Boxing Day: and now the media up int northeast was saying the phoney war was over with Karanka and Dyche saying nice things about each other. Phoney war over or just Christmas phoney niceness we wondered. It was a splendid Christmas Day at Thomas Towers with pride of place on the mantelpiece going to my claret and blue gnome that talks. It says things like ‘on me ‘ead son’ and ‘get to Specsavers’ when you walk past it, as class a piece of tat as you could wish for. You can get them at British Gnome Stores. The day topped off with as good a Mrs Brown Christmas Special as we’ve seen; not to everyone’s taste of course but we feckin’ luv it in our house.

The day raw: the wind biting, the brass band playing carols and Christmas songs by the chip van; their noses and fingers slowly turning the same colour as their bright blue jackets in the freezing air. Brave blokes drinking pints, sensible blokes having a hot coffee from the nearby vendor, for me a gingerbread and cinnamon Christmas Special with mince pies from the box we just happened to have with us. Inside the stadium, just a sprinkling of empty seats, a swirling wind and ‘horrible conditions’ said Andre Gray afterwards.

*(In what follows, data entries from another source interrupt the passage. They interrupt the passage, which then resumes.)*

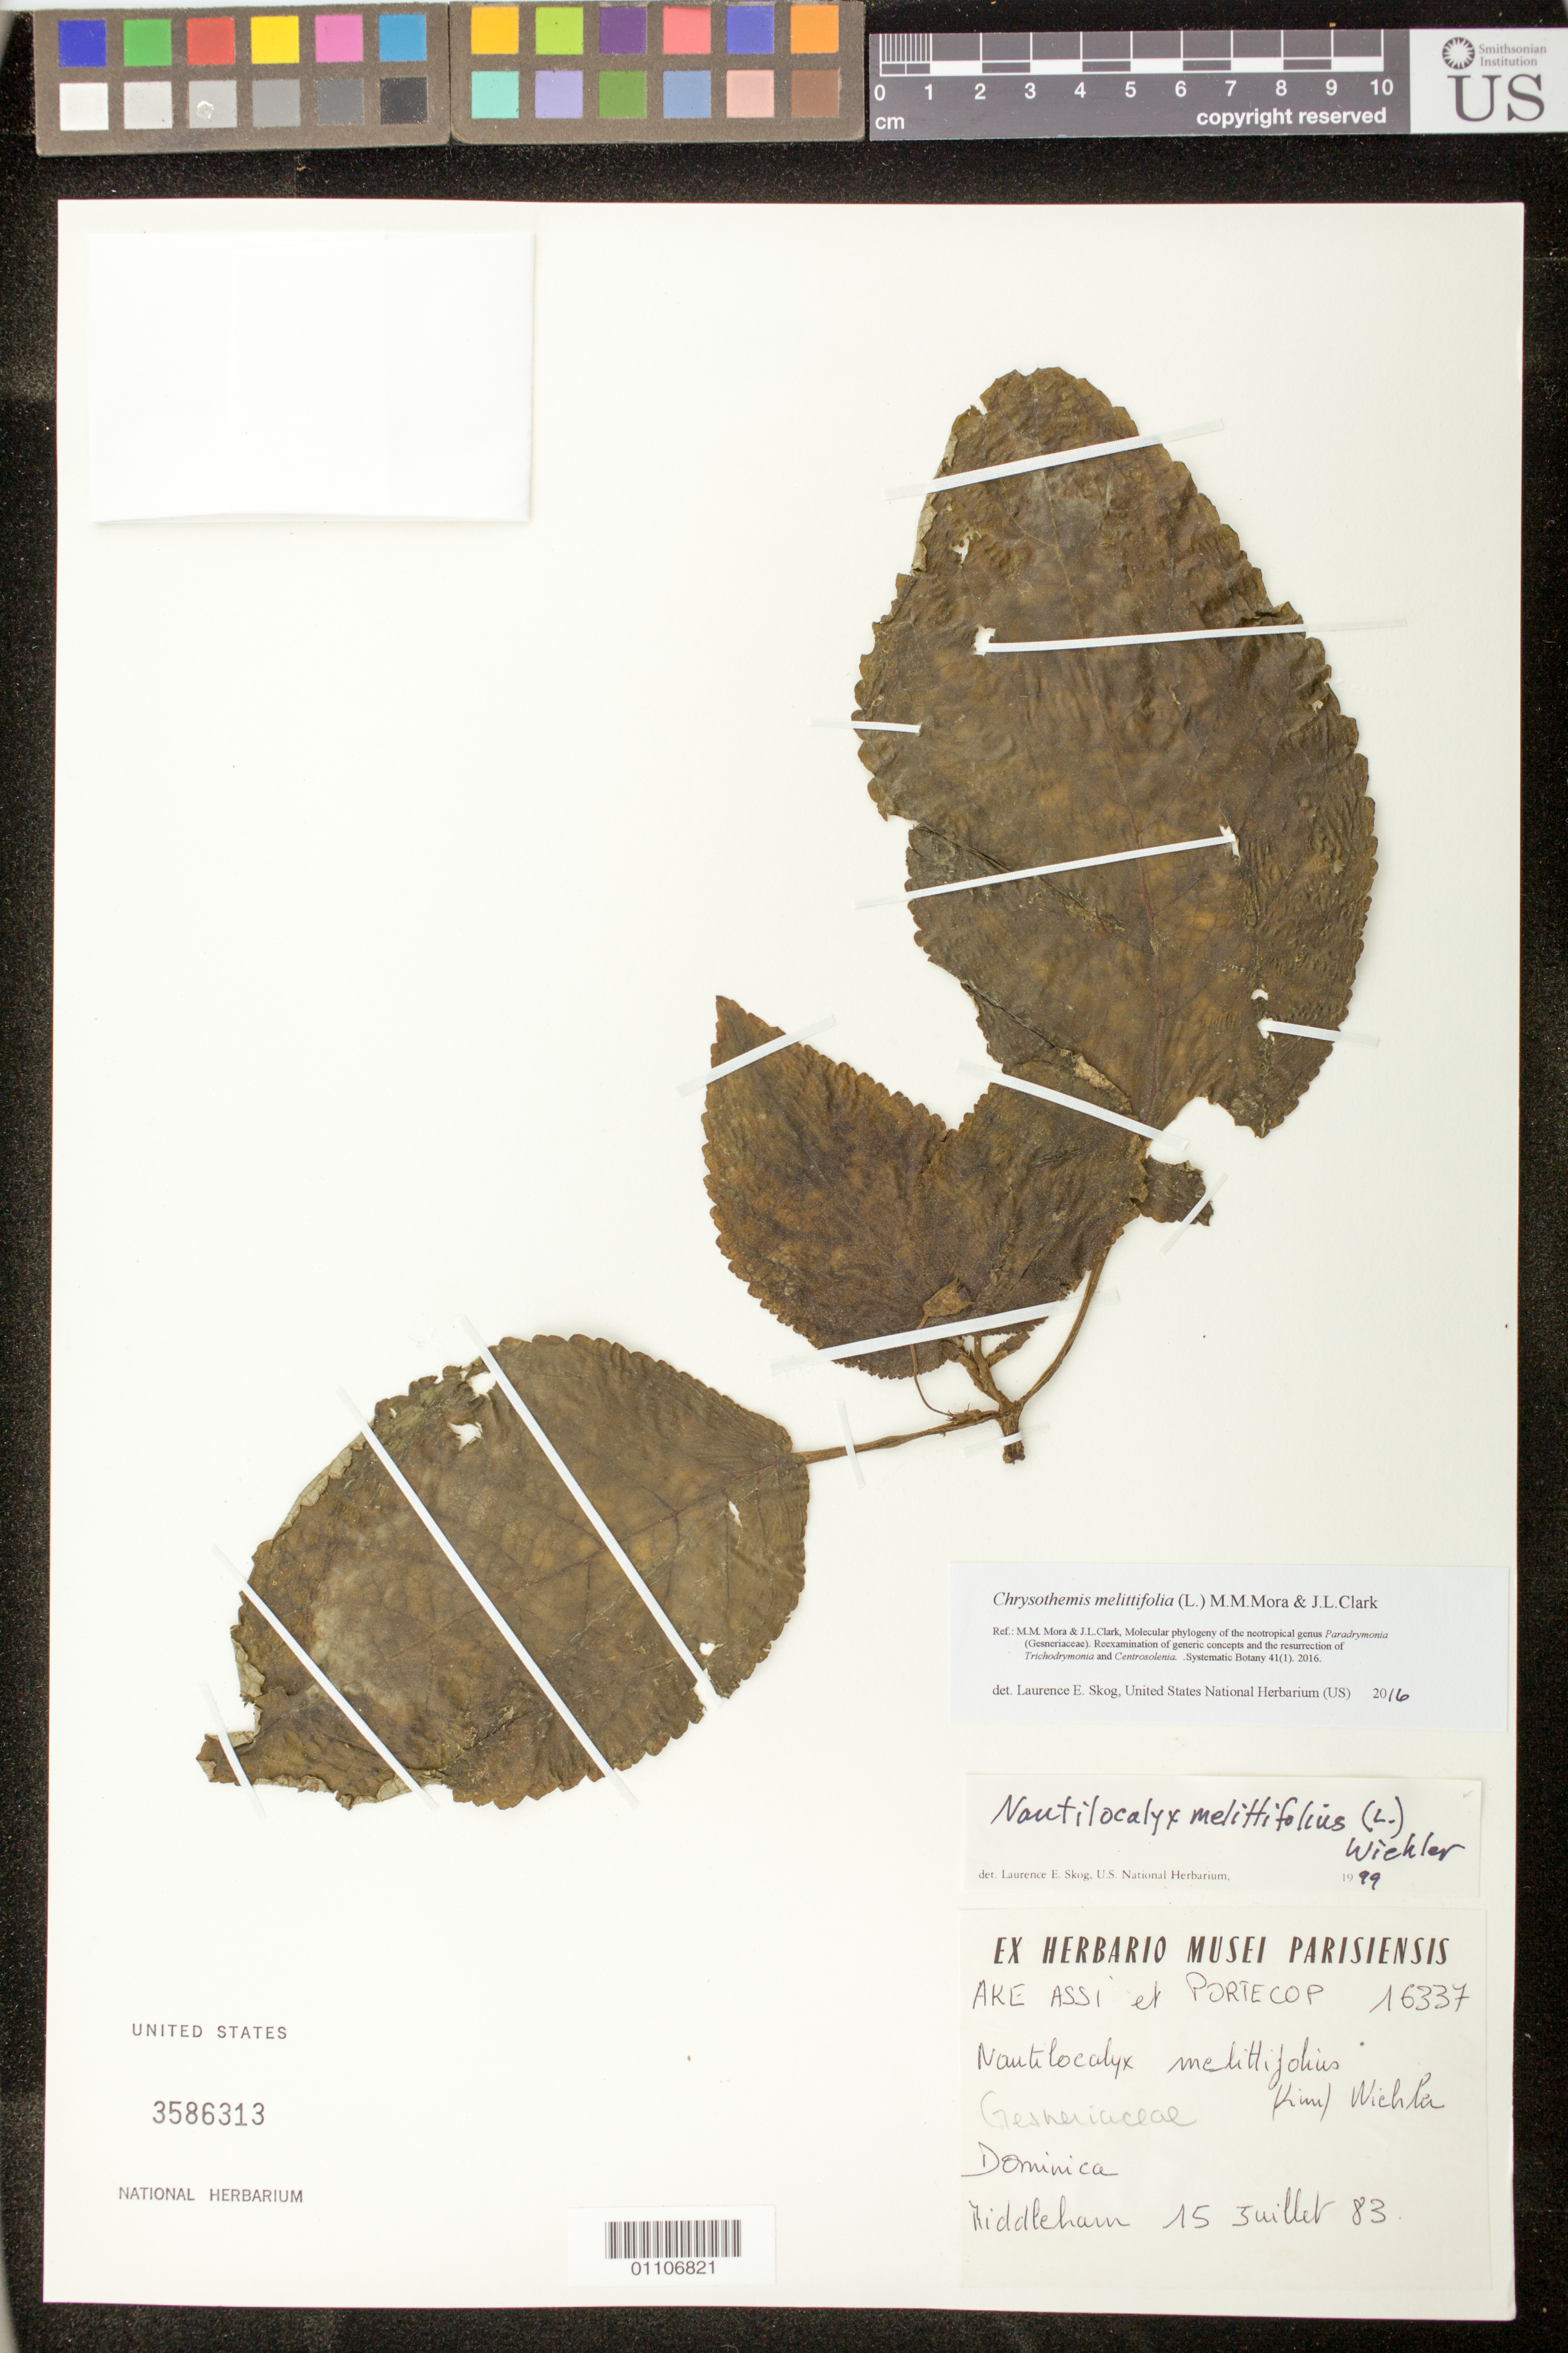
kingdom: Plantae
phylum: Tracheophyta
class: Magnoliopsida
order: Lamiales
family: Gesneriaceae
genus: Chrysothemis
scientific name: Chrysothemis melittifolia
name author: (L.) M.M. Mora & J.L. Clark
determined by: Skog, Laurence E.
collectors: A. Assi & -. Portecop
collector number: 16337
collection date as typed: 15 Jul 1983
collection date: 1983-07-15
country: Dominica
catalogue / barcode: US 3586313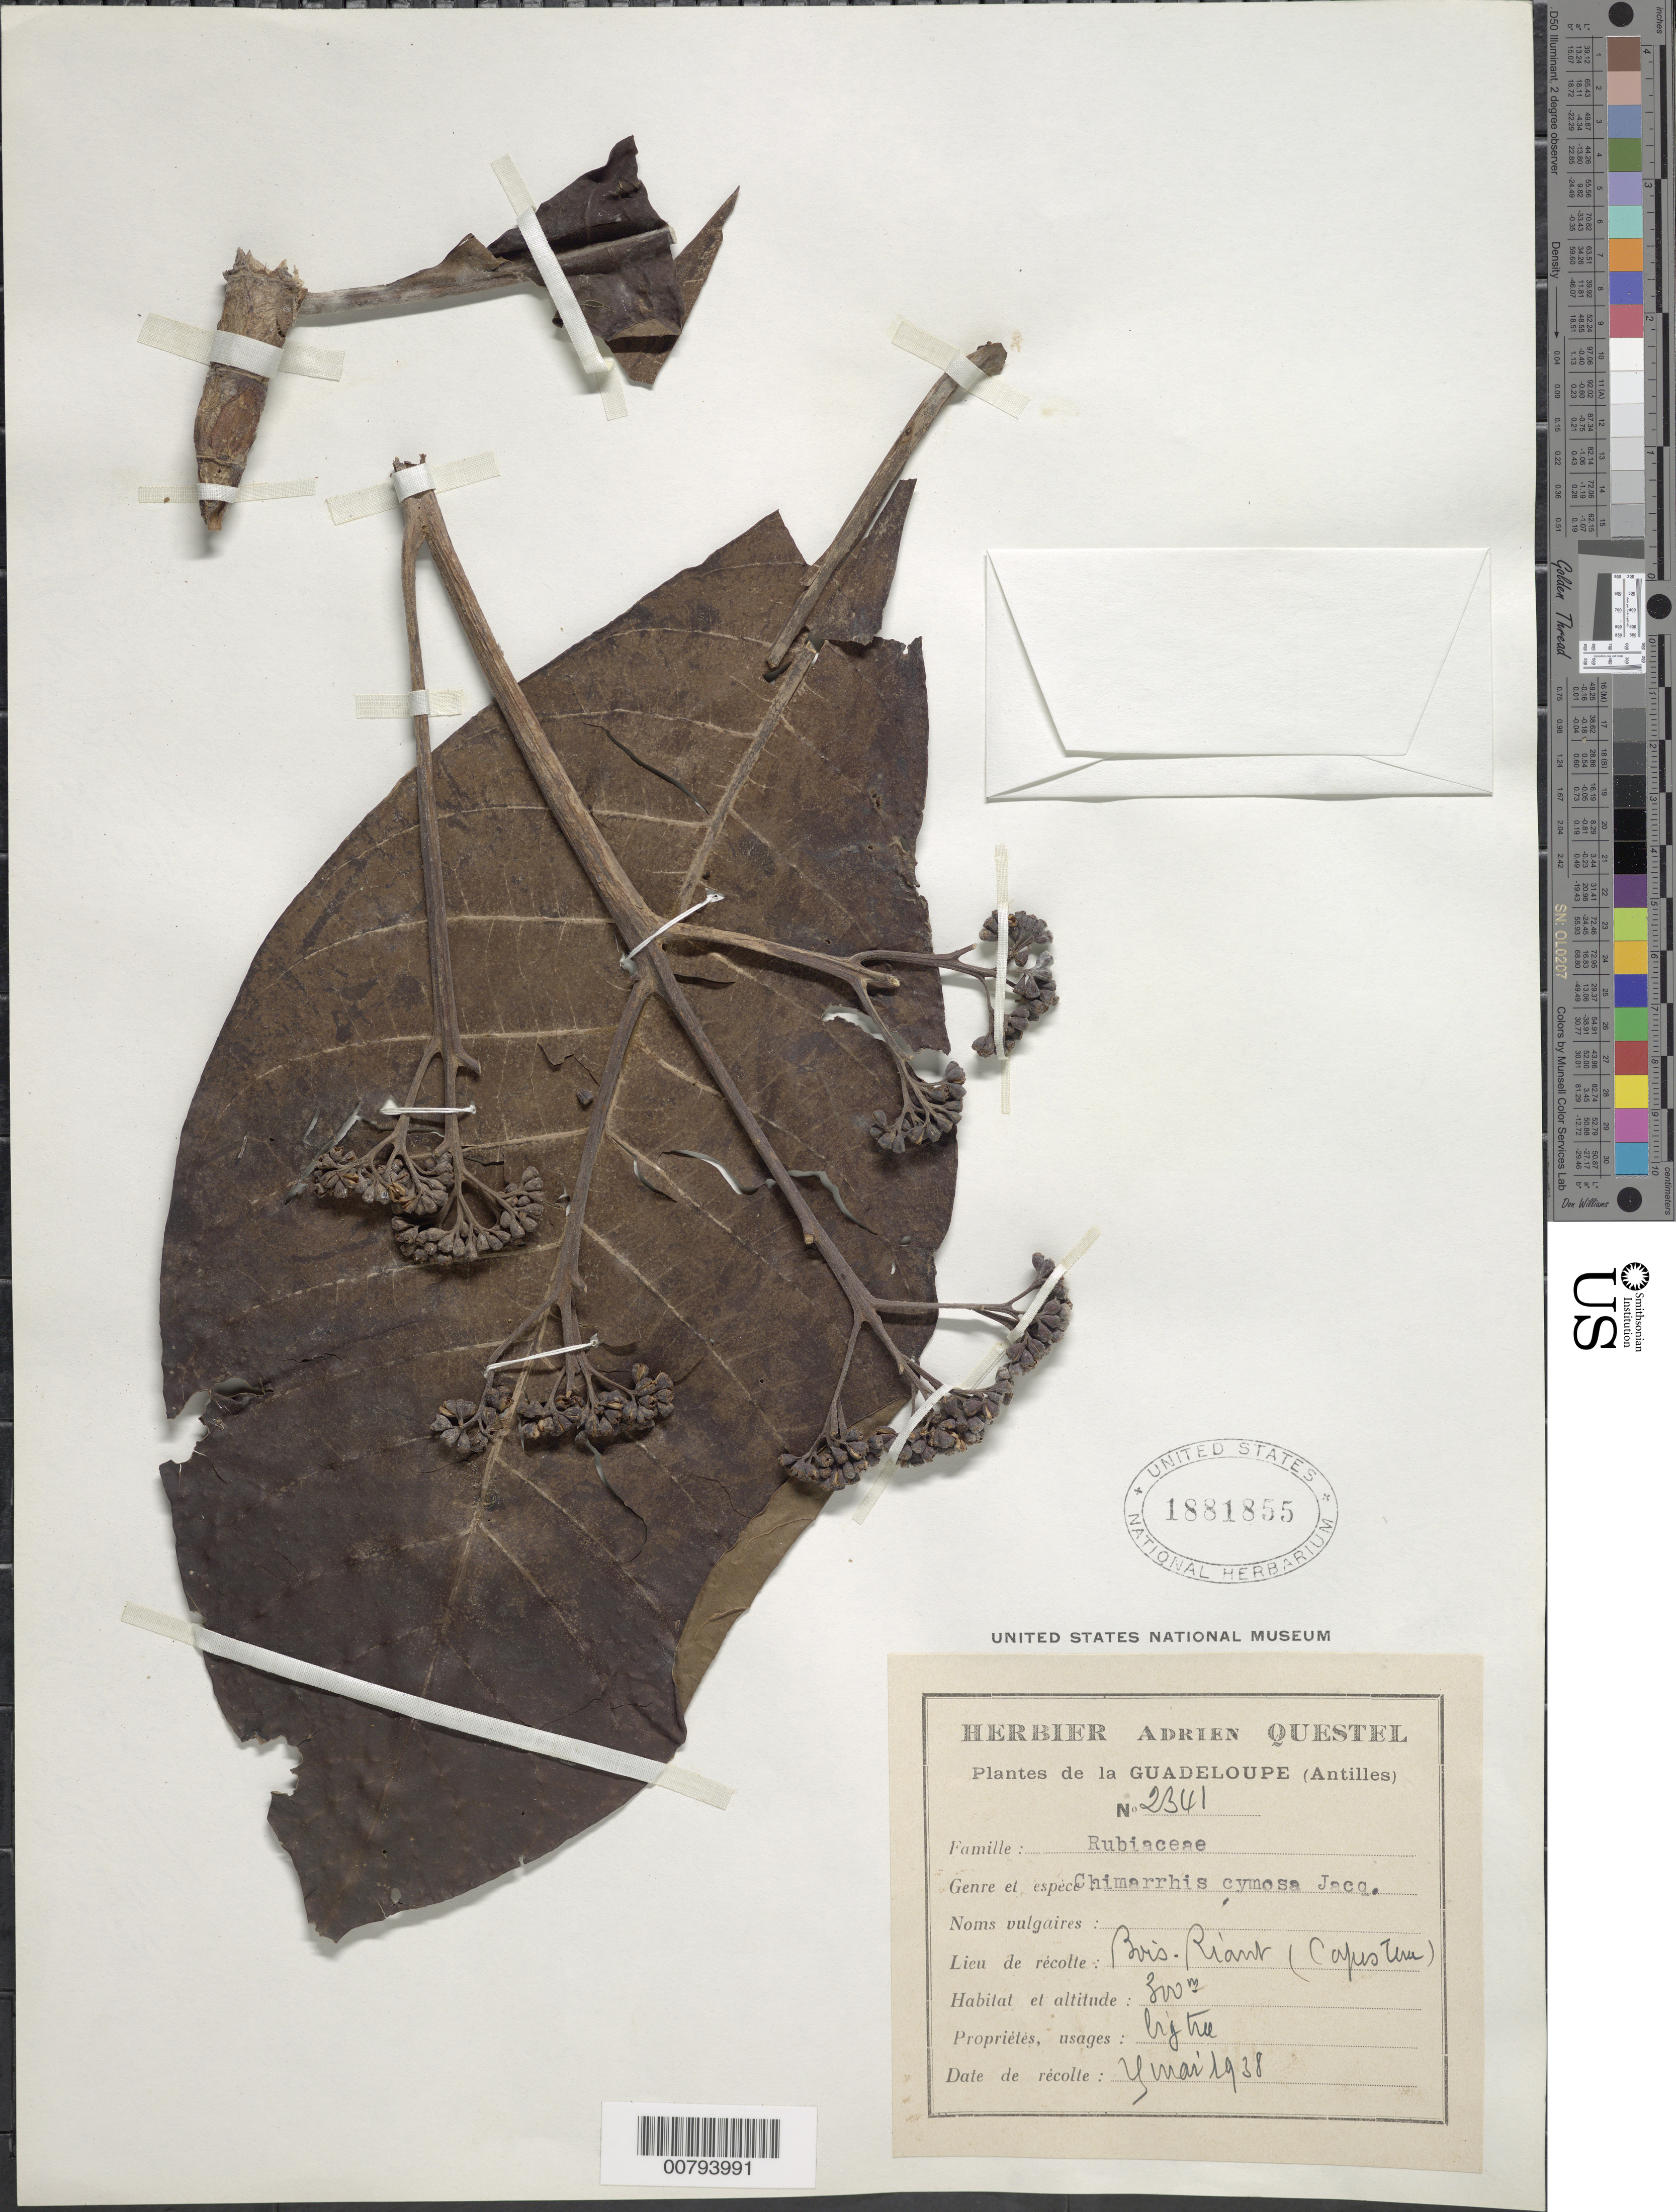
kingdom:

Championes, championes we are the champions, the crowd sang and roared as the game reached its conclusion with Burnley leading 1-0. It was clearly directed at the Boro fans and their manager Karanka. Some might say it was a scrappy, messy 1-0 win; others might say it was merited and deserved in a gripping game that was filled with incident and tension. A game that you didn’t want to take your eyes off for a second in case you missed something. At stake was a huge opportunity for Burnley to climb away from the bottom three, assuming those already in the bottom three did their bit and lost – which they obligingly did.

After a first half where Burnley had the edge (despite what Karanka claimed) it had become clear that just one goal might be enough to settle this game and with Boro having fashioned just the one clear chance early in the first half, you hoped that one moment of skill, luck (not exactly abundant this season) or magic might win the game for Burnley. Boro were back in the game for the first 20 minutes of the second half; a period that convinced Karanka they were the better side. But once Burnley took the lead in the 80th minute the fight in them just evaporated.

It was exactly skill and luck that created the goal with as perfect an example of classic route one football as you could wish for. Heaton took a free kick from in his own half; Vokes headed the ball on and down, whereupon Gray latched onto it in a flash and volleyed the ball home with supreme skill, from just inside the box whilst shrugging off the defender. 5 seconds maybe from Heaton’s toe-end to Valdes watching it cross the line. Valdes parried the shot but his bad luck and Burnley’s good luck saw the ball spin in slow motion over the line as he scrambled after it and all of us willing it over the line.

Jubilation then, with the Burnley win, but bewilderment at Craig Pawson’s hapless refereeing display, the only consolation being he was equally bad for both sides. Somehow he managed to book 11 players, six of them from Burnley in a game that yes was fiercely contested, was just occasionally confrontational, but was never dirty. Karanka seems to think his side are a pure footballing side and that Burnley are just a long ball team. The stats from the game would tell him otherwise; that Boro played 100 long balls to Burnley’s 82. Pawson, meanwhile, issues cards presumably on the basis that if you issue enough you will eventually get one right.

30 Middlesbrough coaches made the journey down to Burnley. Burnley’s a ‘sh*thole’ their fans sang during the game. 30 Middlesbrough coaches made the journey back home and no doubt this journey seemed twice as long. In the great scheme of things some wins are more satisfying than others. This was one of them.